§ Text passage
# Quickest way to mask hinges???



## CNQ (Mar 5, 2010)

I need help or some ideas to mask hinges quickly. For the past who knows how long, we have been removing the doors and taping the hinges. For metal doors we've been leaving the door installed, taping the flat part of the hinge and taping the pin as we spray. I'm trying to get thrown under the bus for some warped doors so I was asked to "try" and spray them installed. I've had some subs who spray them as we spray the mteal doors mentioned above...looks ok, some cleaning is needed after the tape is removed, have to constantly be fixing the tape as you open and close the door. Also had a sub who taped the flat part and put vaseline on the pin...only thing was the vaseline kept oozing out of the cracks of the hinges for months. Anyone have any ideas or suggestions???

Thanks in advance


----------



## Rcon (Nov 19, 2009)

Hinge magnets come to mind - though i've never used them myself. I pull doors off the hinges.

just found this on youtube to give you an idea


----------



## RCP (Apr 18, 2007)

Hingemags work well for us.


----------



## Rcon (Nov 19, 2009)

double post


----------



## Workaholic (Apr 17, 2007)

I have spray hinges I will swap out.


----------



## CNQ (Mar 5, 2010)

Thanks for the replies! The Hinge Magnets look really good! Anyone know how i can order them online? Is there a site? I'm in Toronto and I have never seen them around.


----------



## RCP (Apr 18, 2007)

§ Activity 1
In the forum thread on masking hinges, what did one sub put on the hinge pin, and what happened as a result?
§ Activity 2
Transcribe the forum thread on masking hinges from "Hinge magnets come" up to and including "well for us.".

§ Available data

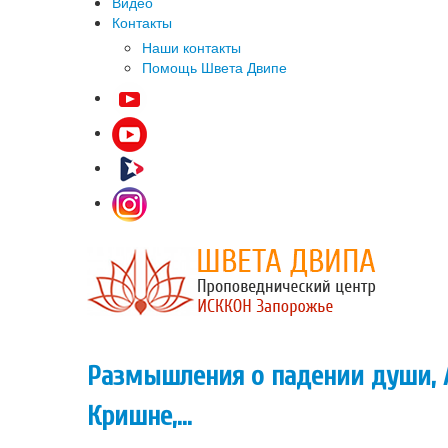
Видео
Контакты
Наши контакты
Помощь Швета Двипе
Размышления о падении души, А
Кришне,...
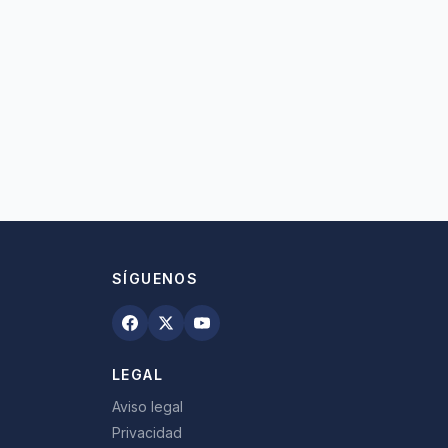
SÍGUENOS
LEGAL
Aviso legal
Privacidad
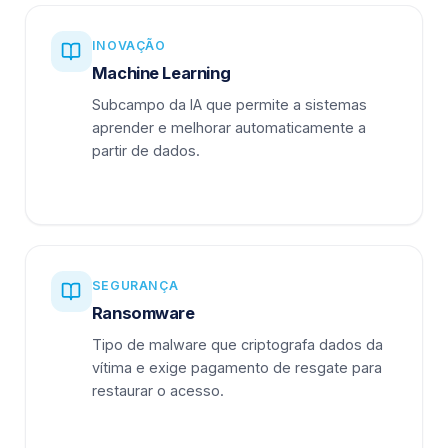
INOVAÇÃO
Machine Learning
Subcampo da IA que permite a sistemas
aprender e melhorar automaticamente a
partir de dados.
SEGURANÇA
Ransomware
Tipo de malware que criptografa dados da
vítima e exige pagamento de resgate para
restaurar o acesso.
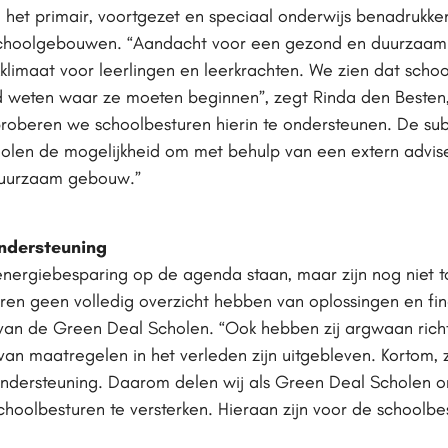
 het primair, voortgezet en speciaal onderwijs benadrukk
schoolgebouwen. “Aandacht voor een gezond en duurzaam 
kklimaat voor leerlingen en leerkrachten. We zien dat schoo
tijd weten waar ze moeten beginnen”, zegt Rinda den Besten
oberen we schoolbesturen hierin te ondersteunen. De subs
holen de mogelijkheid om met behulp van een extern advis
duurzaam gebouw.”
ondersteuning
nergiebesparing op de agenda staan, maar zijn nog niet 
ren geen volledig overzicht hebben van oplossingen en fi
n de Green Deal Scholen. “Ook hebben zij argwaan richt
van maatregelen in het verleden zijn uitgebleven. Kortom
 ondersteuning. Daarom delen wij als Green Deal Scholen o
hoolbesturen te versterken. Hieraan zijn voor de schoolbe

§ Answer space 1
Vaseline, which kept oozing out of the cracks of the hinges for months.

§ Answer space 2
Hinge magnets come to mind - though i've never used them myself. I pull doors off the hinges.

just found this on youtube to give you an idea


----------



## RCP (Apr 18, 2007)

Hingemags work well for us.